" Staff will be required to divulge their sexual orientation to help universities demonstrate that they do not discriminate against them " - The Times Higher, April 29
UNIVERSITY OF POPPLETON
To: Human Resources
From: Secretary, Sexual Orientation Committee
Following in-depth personal interviews and appropriate psychosexual tests, we now present our interim report on staff sexual orientations in the department of media and cultural studies.
Professor Gordon Lapping
Apart from a brief boarding school experience with "Richard" on a wet Games Day, Lapping appeared predominantly heterosexual. However, his score of 2 on the 100-point sexual arousal index tended to validate his view that he "couldn't see what all the fuss was about".
File as: Passive inactive heterosexual.
Piercemuller described his sexual orientation as "continental". He favoured sexual activity of all kinds but insisted that he was "only at his best" when the temperature was in the upper 60s.

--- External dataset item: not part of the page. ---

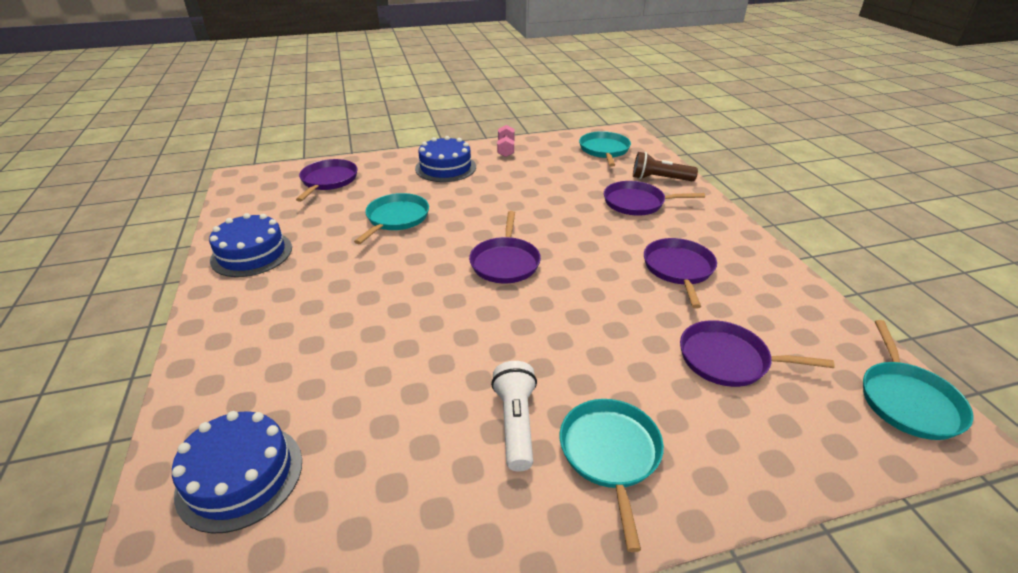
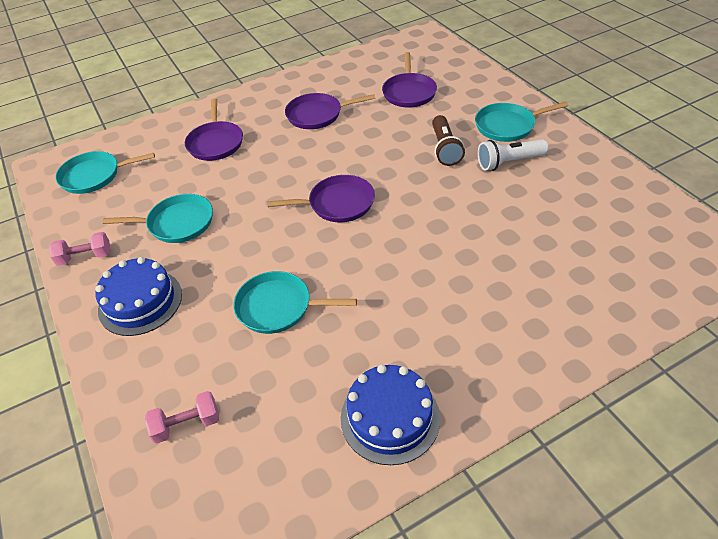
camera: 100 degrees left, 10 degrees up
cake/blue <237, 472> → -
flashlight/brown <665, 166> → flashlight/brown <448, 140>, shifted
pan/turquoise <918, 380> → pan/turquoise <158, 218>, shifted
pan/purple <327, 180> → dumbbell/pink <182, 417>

File as: Climactically challenged polymorphous perverse.
Odgers's belief that feminist and gay campaigns were "a distraction from the class struggle" was noted, as was his predilection for Saturday night "leg-overs" after five pints and an argument about the role of Kautsky in the Russian Revolution.
File as: Neo-brutalist heterosexual.
The Departmental Secretary (Maureen)
Maureen was happy to receive expressions of affection from almost anyone, irrespective of age, gender, status or sexual orientation. But her failure to show any signs of arousal whatsoever to photographs of more than 250 Poppleton academics made a final assessment difficult.
File as: More research needed.
Dr Derek Quintock
Dr Quintock acknowledged that he was a life member of Slap Happy (a venue behind Poppleton Station). He initially claimed this was part of an ethnographic investigation into the leather trade but eventually accepted the committee's designation.
File as: S&M (with a preference for M, provided the S isn't too S).